Problem a: Write out the lines of the records exactly, starting at the line that contains "ю ціною, загальна" and ending at the line that contains "производителями на упаковке.", with both of those lines included.

Provided text:
··········

I believe reddit has historically done something similar. Rather than having a given article's ranking decay over time, they simply hand out better ranks to newer articles, leading to continual inflation. A naive example of this sort of ranking would be (timestamp in hours + upvotes - downvotes).
This would make your (excellent) idea easy to implement, because you could just use an autoincrement key as the timestamp, ignoring any sort of decay calculations.
- jasonwatkinspdx 15 years ago
  
  This inflation based approach also plays nicely with database indexes.
pmarin 15 years ago

(1) "overnight" not exist in the Internet era. (from Spain)
- cryptoz 15 years ago
  
  You are right of course, but I suspect the vast majority of HN users are not only in the USA but specifically in California. So even though people are using the site around the clock, there is probably a lot more traffic during the "awake hours" of California.
  
  BrandonM 15 years ago
  
  > I suspect the vast majority of HN users are not only in the USA but specifically in California
  I suspect that you have a nonstandard definition of "vast majority." I'd be surprised if even 1/4 of HN users are in California. There's a whole wide world out there! :)

··········

Data excerpts:
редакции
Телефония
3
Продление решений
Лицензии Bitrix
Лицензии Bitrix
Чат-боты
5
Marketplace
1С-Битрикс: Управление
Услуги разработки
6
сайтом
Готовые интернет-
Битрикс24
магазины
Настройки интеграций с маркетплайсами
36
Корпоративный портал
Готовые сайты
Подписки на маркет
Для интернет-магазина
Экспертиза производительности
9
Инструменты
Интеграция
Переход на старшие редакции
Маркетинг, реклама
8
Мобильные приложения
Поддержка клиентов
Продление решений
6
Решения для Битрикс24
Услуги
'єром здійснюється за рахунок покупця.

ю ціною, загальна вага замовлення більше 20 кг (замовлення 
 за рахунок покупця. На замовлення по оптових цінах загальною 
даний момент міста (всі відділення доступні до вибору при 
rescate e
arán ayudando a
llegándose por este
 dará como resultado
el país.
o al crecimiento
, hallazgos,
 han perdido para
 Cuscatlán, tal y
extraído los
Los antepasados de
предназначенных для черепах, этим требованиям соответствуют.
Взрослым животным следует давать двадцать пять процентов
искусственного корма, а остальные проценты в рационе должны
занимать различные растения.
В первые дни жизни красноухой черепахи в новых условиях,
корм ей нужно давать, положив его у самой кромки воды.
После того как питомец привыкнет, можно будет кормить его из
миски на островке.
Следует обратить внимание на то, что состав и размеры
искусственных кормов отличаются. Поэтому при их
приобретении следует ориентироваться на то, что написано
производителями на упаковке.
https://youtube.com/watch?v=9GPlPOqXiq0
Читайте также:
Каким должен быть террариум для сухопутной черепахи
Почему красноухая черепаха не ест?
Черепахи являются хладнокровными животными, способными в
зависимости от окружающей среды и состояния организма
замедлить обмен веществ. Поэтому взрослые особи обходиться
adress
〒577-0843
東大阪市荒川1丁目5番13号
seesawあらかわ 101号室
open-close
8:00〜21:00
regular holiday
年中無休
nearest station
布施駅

··········

Problem b: Give again, word for word, the part of the forum thread starting at "This would make" and ending at "with database indexes.".

Task output a:
ю ціною, загальна вага замовлення більше 20 кг (замовлення 
 за рахунок покупця. На замовлення по оптових цінах загальною 
даний момент міста (всі відділення доступні до вибору при 
rescate e
arán ayudando a
llegándose por este
 dará como resultado
el país.
o al crecimiento
, hallazgos,
 han perdido para
 Cuscatlán, tal y
extraído los
Los antepasados de
предназначенных для черепах, этим требованиям соответствуют.
Взрослым животным следует давать двадцать пять процентов
искусственного корма, а остальные проценты в рационе должны
занимать различные растения.
В первые дни жизни красноухой черепахи в новых условиях,
корм ей нужно давать, положив его у самой кромки воды.
После того как питомец привыкнет, можно будет кормить его из
миски на островке.
Следует обратить внимание на то, что состав и размеры
искусственных кормов отличаются. Поэтому при их
приобретении следует ориентироваться на то, что написано
производителями на упаковке.

Task output b:
This would make your (excellent) idea easy to implement, because you could just use an autoincrement key as the timestamp, ignoring any sort of decay calculations.
- jasonwatkinspdx 15 years ago
  
  This inflation based approach also plays nicely with database indexes.